Since Nintendo unveiled its next home console, shares in the company have fallen to a 5 year all-time low. Yesterday saw a decline of 5.7%, dropping a further 5.2% as of midday, today. The new platform, dubbed the Wii U, is Nintendo’s first HD console, allowing consumers to play either through their television sets or via the new controller which harbours a built-in touch screen. Chief fund manager of Ichiyoshi Investment Management, Mitsushige Akino, explains:
The product itself is not bad–market expectations had been far too high… it is also a reflection of structural issues caused by a transformation within the market.

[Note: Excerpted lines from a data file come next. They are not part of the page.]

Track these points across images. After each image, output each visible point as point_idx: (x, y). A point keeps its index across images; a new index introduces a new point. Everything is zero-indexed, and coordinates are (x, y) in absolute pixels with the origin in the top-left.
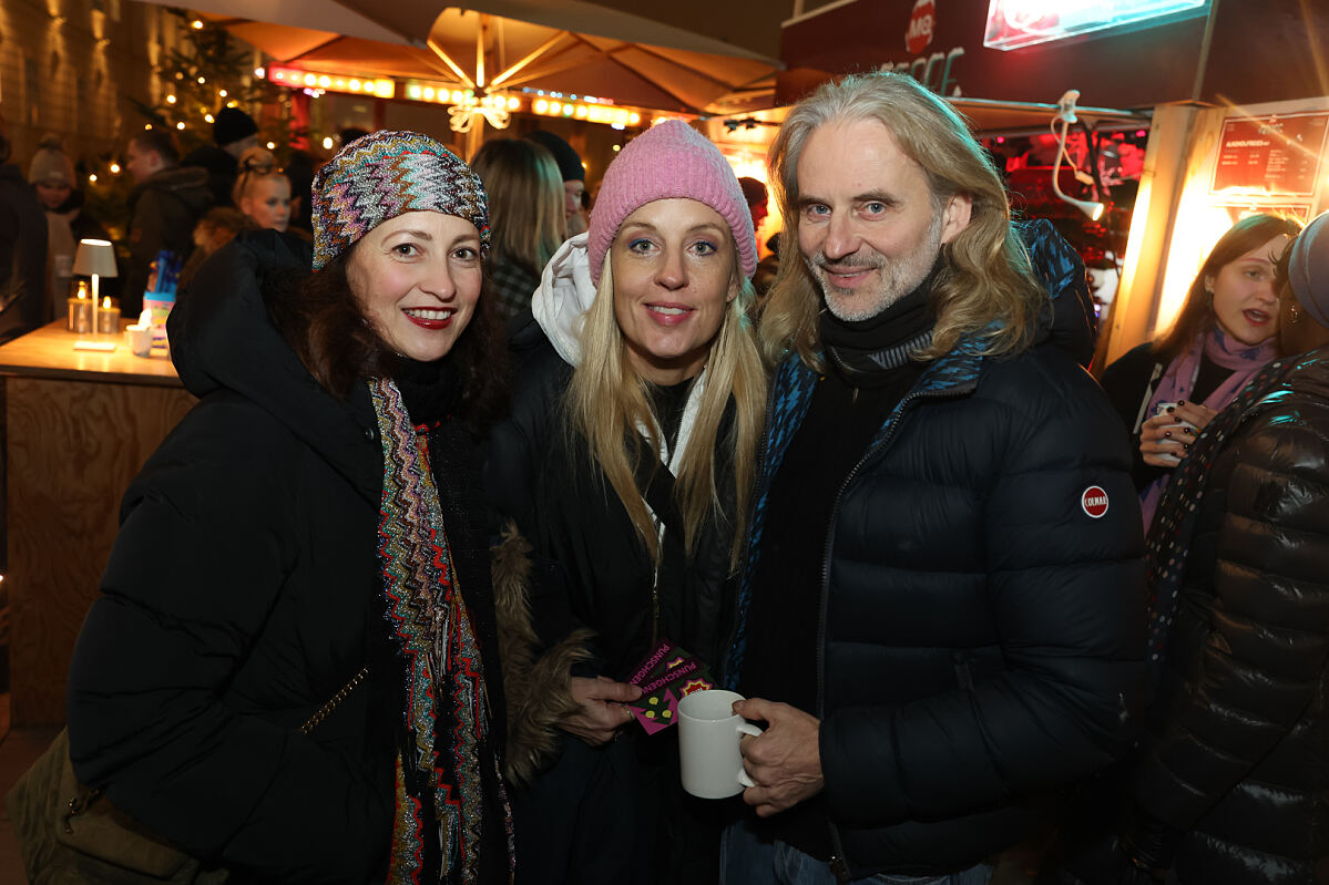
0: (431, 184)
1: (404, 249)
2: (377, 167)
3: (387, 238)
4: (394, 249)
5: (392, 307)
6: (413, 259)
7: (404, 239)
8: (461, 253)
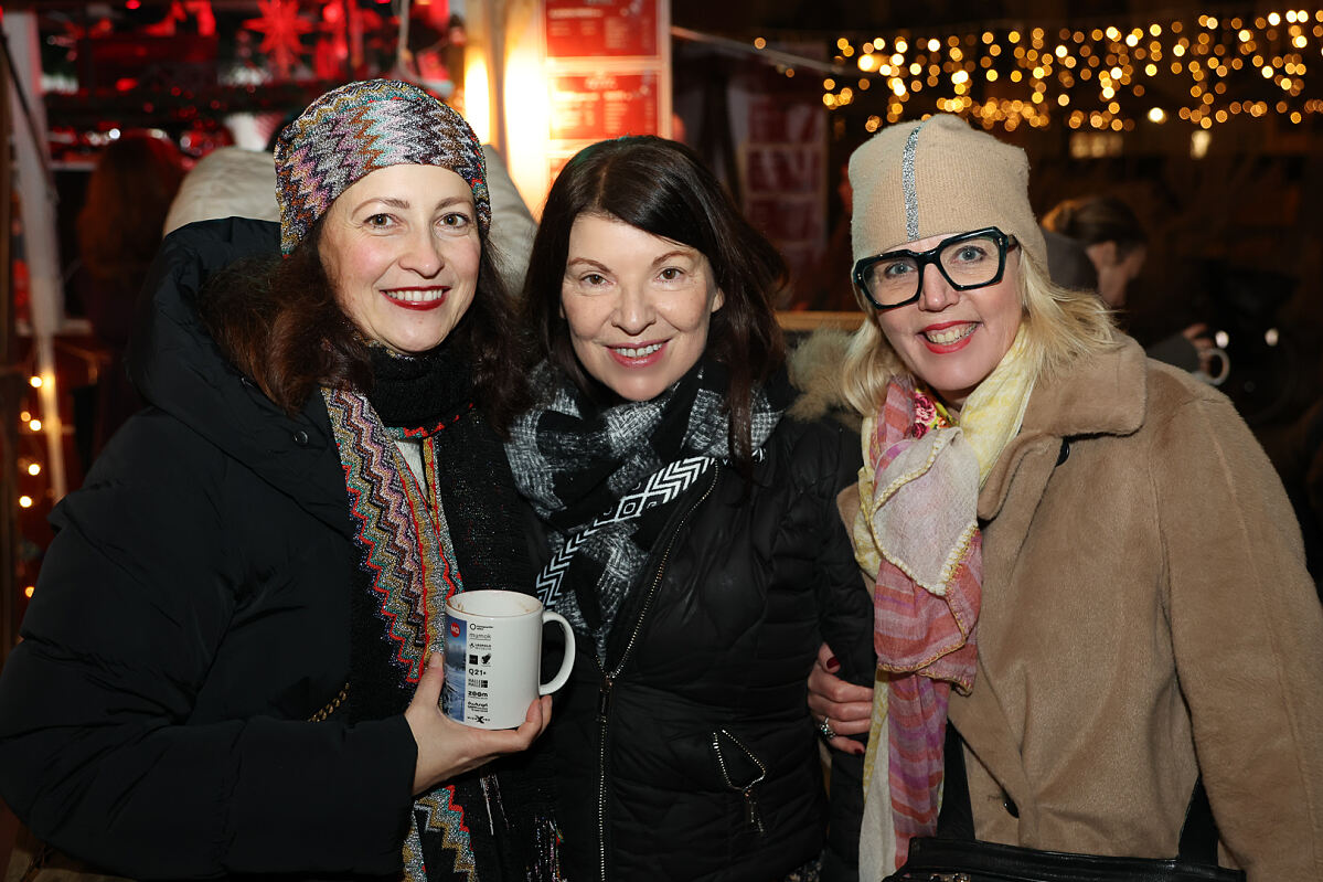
0: (401, 133)
1: (379, 219)
2: (337, 122)
3: (357, 209)
4: (367, 221)
5: (368, 289)
6: (391, 230)
7: (379, 209)
8: (450, 219)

The main reason for concern as to how well the Wii U will sell is Nintendo’s target audience. The original Wii was seen as a totally unique experience, using motion controls to open a gateway for non-gamers whilst pressing first party titles to keep the Nintendo core happy. However, this time around not only is the Wii U playing host to multiplatform versions of big-name upcoming titles (Assassin’s Creed, Dirt, and Batman to name a few,) but it’s also employing innovative technology via a tablet-style device, which has been compared to the iPad and similar products. We suspect that investors are cautious of Nintendo trying to reach out and satisfy nearly all gaming-related consumer groups where other competitors are already dominating (Apple with the tablet market, Sony and Microsoft with online/hardcore console gaming,) and though the company may well achieve that goal, for now it seems unlikely.